直到顺利写出我的毕业作品,我觉得,我开始在我热爱的领域—写作上,有一些自信了。我也开始有了现实感,因为硕士以前的记忆,都是混沌的。
我与忧郁对峙
似乎承认自己得了忧郁症这件事,会让我的日子好过一点,也可以解释我长久以来的混沌与忧郁。但我就是无法轻易说出这件事。
我知道很多人会有“病耻感”,我想也许我也有一点。对别人说出“我有忧郁症”,好像是某个可怜的小女孩在向人求救。此外,我始终怀疑:我到底没有忧郁症?或许我只是个“容易忧郁的人”或“个性有点忧郁”而已。
服用药物两年后,我决定戒药,因为在毕业找工作期间,我有时间去度过药物戒断带来的不适感。为了持续远离原生家庭,我选择在其他城市工作,我也找到了我喜欢的工作—记者。我喜欢我的工作和同事,可是忧郁仍时时扑面而来,而且我发现了我的矛盾和分裂。
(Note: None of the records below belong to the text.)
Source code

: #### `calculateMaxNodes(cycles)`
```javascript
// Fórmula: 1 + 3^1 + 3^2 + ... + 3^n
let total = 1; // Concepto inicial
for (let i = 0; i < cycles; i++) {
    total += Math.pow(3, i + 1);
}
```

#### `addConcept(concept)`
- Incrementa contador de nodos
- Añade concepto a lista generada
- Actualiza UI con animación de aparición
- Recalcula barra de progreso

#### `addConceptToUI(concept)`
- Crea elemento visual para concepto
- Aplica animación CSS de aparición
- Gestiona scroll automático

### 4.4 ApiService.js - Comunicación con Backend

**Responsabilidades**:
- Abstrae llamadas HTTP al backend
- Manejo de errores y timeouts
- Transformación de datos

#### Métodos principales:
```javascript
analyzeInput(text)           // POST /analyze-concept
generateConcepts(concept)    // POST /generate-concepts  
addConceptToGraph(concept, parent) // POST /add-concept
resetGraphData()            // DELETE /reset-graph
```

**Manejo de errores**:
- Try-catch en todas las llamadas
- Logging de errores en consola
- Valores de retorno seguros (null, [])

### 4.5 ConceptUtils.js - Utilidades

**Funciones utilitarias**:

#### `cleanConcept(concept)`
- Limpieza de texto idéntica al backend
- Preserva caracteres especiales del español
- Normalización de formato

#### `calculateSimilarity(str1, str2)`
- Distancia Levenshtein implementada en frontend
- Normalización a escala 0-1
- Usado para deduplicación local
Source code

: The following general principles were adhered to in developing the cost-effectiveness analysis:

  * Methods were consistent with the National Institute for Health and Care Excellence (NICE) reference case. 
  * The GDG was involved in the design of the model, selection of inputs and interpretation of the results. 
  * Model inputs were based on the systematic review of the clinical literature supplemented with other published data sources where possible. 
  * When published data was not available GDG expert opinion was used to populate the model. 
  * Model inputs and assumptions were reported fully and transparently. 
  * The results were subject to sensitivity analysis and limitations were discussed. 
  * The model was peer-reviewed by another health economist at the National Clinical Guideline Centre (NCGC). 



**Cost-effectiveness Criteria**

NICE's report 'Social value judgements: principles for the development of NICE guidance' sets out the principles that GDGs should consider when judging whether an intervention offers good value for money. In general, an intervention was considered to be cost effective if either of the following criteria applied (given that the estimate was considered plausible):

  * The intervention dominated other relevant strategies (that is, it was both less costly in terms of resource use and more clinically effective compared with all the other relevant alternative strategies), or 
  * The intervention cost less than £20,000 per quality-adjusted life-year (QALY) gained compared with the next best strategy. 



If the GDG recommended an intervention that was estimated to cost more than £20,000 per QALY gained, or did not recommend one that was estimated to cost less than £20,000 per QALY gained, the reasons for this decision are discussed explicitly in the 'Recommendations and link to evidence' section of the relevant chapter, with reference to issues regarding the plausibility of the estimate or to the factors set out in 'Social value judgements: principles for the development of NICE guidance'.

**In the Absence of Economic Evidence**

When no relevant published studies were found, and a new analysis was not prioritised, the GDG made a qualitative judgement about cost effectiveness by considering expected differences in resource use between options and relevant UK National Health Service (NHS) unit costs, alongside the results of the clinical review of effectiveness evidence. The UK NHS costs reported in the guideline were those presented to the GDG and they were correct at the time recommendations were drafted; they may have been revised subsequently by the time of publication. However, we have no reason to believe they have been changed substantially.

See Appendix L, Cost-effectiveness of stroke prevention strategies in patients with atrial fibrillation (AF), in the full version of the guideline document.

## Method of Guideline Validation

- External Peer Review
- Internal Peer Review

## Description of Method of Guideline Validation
我喜欢我是记者时的模样,对于感兴趣的選题,我可以和采访对象聊上很久,也可以为了得到想要的信息到处与人搭讪,并完全乐在其中。可我一旦脱离记者的身份,我就没有社交欲望(除非聊工作),我只想把房间关起来。写作同样是孤独的,这种孤独让人既痛苦又享受。
随着工作压力变大,我又开始失眠、干呕,最痛苦的,是陷入忧郁沼泽的时候,我觉得自己没有力气做任何事。有一次要出门采访,我的身体就是无法从床上下来,于是我让自己滚落下床,在地板上又挣扎了一会儿,才爬向厕所洗漱。
可是,我没办法打开那道房门,往外走的每一步都让我感觉越来越“虚弱”。我甚至没办法搭乘公共交通,在陌生人群中,我感到头晕。所以我选择搭计程车前往采访地,然后给自己灌下一大杯咖啡和能量饮料,在镜子里摆出微笑—上工!
这过程描述起来,我都觉得好笑,好像一个偷懒不想工作的人,在努力为自己找借口,但那确实是我忧郁时的状态,非常痛苦。
在我工作以后,这种拉扯持续了近4年。这期间,状态时好时坏。好的时候,我觉得可以做任何事,对未来充满希望;坏的时候,我什么也做不了,只想把自己关在家里。
状态最不好的时候,我也想过自杀,我讨厌那个持续忧郁的自己,很累,尤其在夜晚,未来没有光。很多次我拿出匕首,试着在手腕割出一道浅浅的口,很痛,我并不想死。
最为绝望的那次,我在港口待了几乎一夜,那天还下着雨,我只觉得我走不动了。看着海水里偶尔跳出来的飞鱼、雨滴落在海水上漾开的纹路,我想跳下去,但我并不想死。
其实戒药一年后,我就开始重新服药,而且随着时间的拉长、忧郁的反复,我使用的药量和药物越来越多,但问诊过程一直让我觉得吊诡。
例如,我会定期回诊,而在同一个医生那看了三四年后,我对“忧郁症”这件事感到怀疑,就去看了别的医生。结果,我得到更多的药物。我当然可以戒药,医生说我可以慢慢减量,那为什么要在一开始给我那么多药?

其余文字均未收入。